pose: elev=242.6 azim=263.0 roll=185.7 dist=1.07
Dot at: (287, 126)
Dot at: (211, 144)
■ ■ ■
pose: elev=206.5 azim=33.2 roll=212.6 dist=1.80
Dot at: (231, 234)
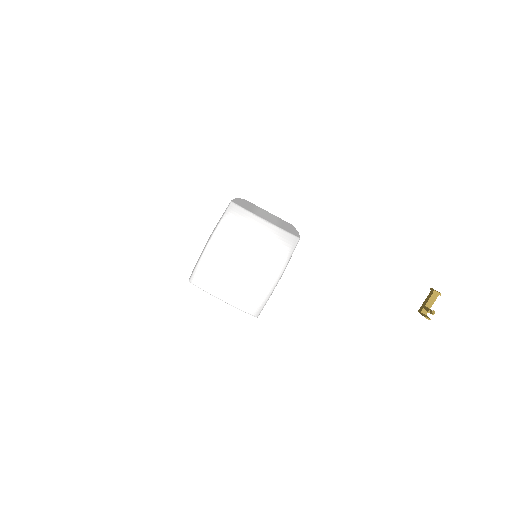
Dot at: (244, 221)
■ ■ ■
WRITTEN PROBLEM
Express the data as a numbered list, omitting blank lines and the pictures: begin at the line that contains "pose: elev=206.5 azim=33.2" and stop after the line that contains "Dot at: (244, 221)".

TASK SOLUTION
1. pose: elev=206.5 azim=33.2 roll=212.6 dist=1.80
2. Dot at: (231, 234)
3. Dot at: (244, 221)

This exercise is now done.